Task to complete:
Copy out the text of all the records below, changing every "Order total" to "Subtotal" and keeping everything else the same. Leave out the pictures.

Data to use:
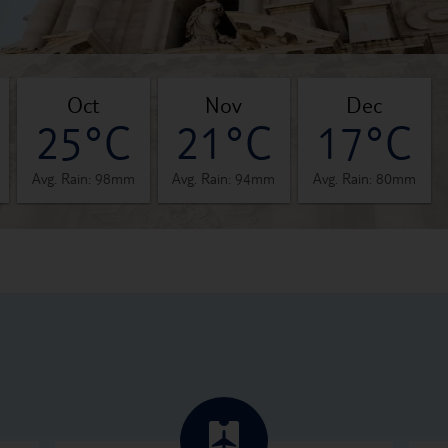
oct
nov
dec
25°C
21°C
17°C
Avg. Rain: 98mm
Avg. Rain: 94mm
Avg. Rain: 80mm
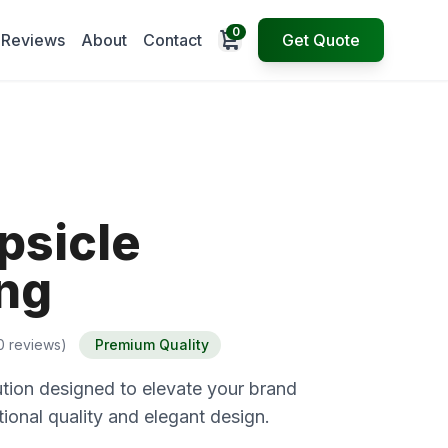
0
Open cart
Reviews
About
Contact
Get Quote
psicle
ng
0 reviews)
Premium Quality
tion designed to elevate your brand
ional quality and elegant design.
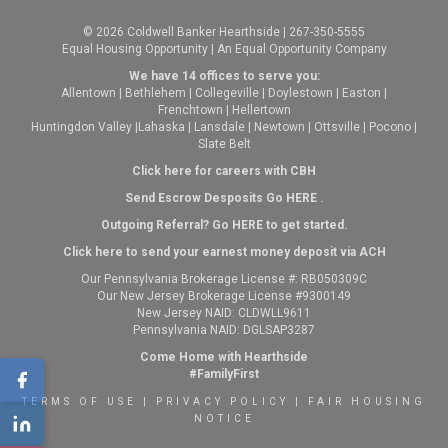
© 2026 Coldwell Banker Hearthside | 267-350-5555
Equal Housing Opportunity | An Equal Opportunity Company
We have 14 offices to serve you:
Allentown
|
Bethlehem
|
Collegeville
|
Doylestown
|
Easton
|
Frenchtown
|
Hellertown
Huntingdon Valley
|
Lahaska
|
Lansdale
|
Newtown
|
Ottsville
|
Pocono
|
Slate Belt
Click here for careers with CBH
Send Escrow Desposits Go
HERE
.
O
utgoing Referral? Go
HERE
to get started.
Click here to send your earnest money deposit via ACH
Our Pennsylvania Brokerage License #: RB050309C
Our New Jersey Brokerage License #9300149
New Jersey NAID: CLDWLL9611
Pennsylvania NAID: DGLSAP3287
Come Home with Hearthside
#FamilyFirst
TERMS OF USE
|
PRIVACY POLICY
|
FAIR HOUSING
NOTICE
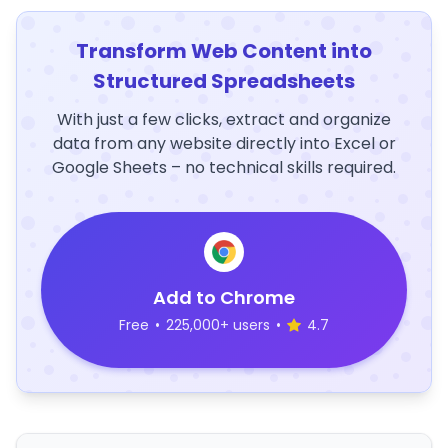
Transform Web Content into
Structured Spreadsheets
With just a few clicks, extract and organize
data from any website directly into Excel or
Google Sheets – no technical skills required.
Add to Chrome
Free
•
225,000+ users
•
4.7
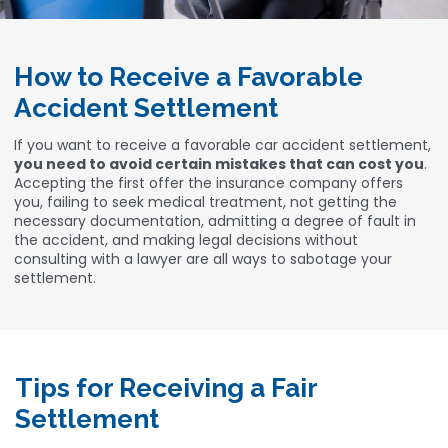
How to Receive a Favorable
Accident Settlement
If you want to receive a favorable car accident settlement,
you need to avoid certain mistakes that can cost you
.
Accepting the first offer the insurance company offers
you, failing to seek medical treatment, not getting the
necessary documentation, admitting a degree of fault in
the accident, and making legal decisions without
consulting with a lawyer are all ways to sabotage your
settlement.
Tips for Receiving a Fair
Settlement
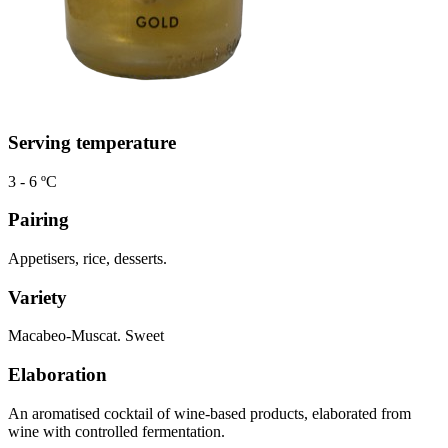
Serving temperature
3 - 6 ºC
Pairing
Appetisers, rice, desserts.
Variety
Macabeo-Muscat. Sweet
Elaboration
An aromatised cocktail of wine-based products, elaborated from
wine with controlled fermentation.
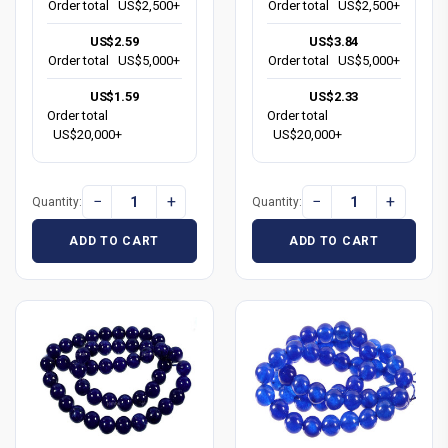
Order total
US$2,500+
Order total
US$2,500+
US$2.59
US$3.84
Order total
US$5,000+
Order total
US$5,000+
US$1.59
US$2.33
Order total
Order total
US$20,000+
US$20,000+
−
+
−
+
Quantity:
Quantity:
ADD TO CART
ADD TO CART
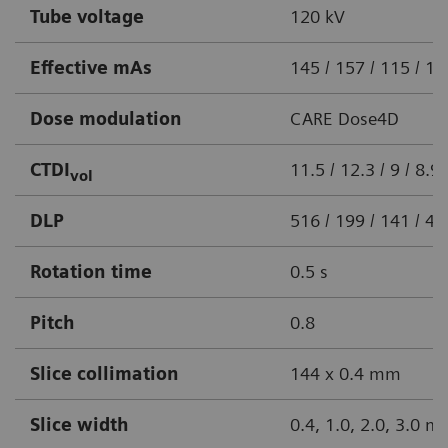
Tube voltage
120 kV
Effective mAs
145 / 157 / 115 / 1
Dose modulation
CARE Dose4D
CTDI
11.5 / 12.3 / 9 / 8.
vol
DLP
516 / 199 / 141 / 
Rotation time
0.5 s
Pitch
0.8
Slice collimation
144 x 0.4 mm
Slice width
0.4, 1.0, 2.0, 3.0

Solution for this problem:
oct
nov
dec
25°C
21°C
17°C
Avg. Rain: 98mm
Avg. Rain: 94mm
Avg. Rain: 80mm
0
Open cart
Reviews
About
Contact
Get Quote
psicle
ng
0 reviews)
Premium Quality
tion designed to elevate your brand
ional quality and elegant design.
© 2026 Coldwell Banker Hearthside | 267-350-5555
Equal Housing Opportunity | An Equal Opportunity Company
We have 14 offices to serve you:
Allentown
|
Bethlehem
|
Collegeville
|
Doylestown
|
Easton
|
Frenchtown
|
Hellertown
Huntingdon Valley
|
Lahaska
|
Lansdale
|
Newtown
|
Ottsville
|
Pocono
|
Slate Belt
Click here for careers with CBH
Send Escrow Desposits Go
HERE
.
O
utgoing Referral? Go
HERE
to get started.
Click here to send your earnest money deposit via ACH
Our Pennsylvania Brokerage License #: RB050309C
Our New Jersey Brokerage License #9300149
New Jersey NAID: CLDWLL9611
Pennsylvania NAID: DGLSAP3287
Come Home with Hearthside
#FamilyFirst
TERMS OF USE
|
PRIVACY POLICY
|
FAIR HOUSING
NOTICE
Transform Web Content into
Structured Spreadsheets
With just a few clicks, extract and organize
data from any website directly into Excel or
Google Sheets – no technical skills required.
Add to Chrome
Free
•
225,000+ users
•
4.7
How to Receive a Favorable
Accident Settlement
If you want to receive a favorable car accident settlement,
you need to avoid certain mistakes that can cost you
.
Accepting the first offer the insurance company offers
you, failing to seek medical treatment, not getting the
necessary documentation, admitting a degree of fault in
the accident, and making legal decisions without
consulting with a lawyer are all ways to sabotage your
settlement.
Tips for Receiving a Fair
Settlement
Serving temperature
3 - 6 ºC
Pairing
Appetisers, rice, desserts.
Variety
Macabeo-Muscat. Sweet
Elaboration
An aromatised cocktail of wine-based products, elaborated from
wine with controlled fermentation.
Subtotal
US$2,500+
Subtotal
US$2,500+
US$2.59
US$3.84
Subtotal
US$5,000+
Subtotal
US$5,000+
US$1.59
US$2.33
Subtotal
Subtotal
US$20,000+
US$20,000+
−
+
−
+
Quantity:
Quantity:
ADD TO CART
ADD TO CART
Tube voltage
120 kV
Effective mAs
145 / 157 / 115 / 1
Dose modulation
CARE Dose4D
CTDI
11.5 / 12.3 / 9 / 8.
vol
DLP
516 / 199 / 141 / 
Rotation time
0.5 s
Pitch
0.8
Slice collimation
144 x 0.4 mm
Slice width
0.4, 1.0, 2.0, 3.0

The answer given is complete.